▶ _Try it_:
How many of the lines below contain the word "data"? Only the number is wanted.

* * * * *

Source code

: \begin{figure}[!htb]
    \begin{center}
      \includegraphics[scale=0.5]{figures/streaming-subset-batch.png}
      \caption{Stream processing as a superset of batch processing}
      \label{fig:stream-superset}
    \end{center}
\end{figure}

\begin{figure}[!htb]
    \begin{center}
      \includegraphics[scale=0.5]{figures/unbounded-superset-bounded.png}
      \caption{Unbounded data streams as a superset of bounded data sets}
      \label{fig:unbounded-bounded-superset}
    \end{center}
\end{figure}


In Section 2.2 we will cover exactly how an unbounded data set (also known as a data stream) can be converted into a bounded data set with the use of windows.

* * * * *

▶ _Solution to this task_:
2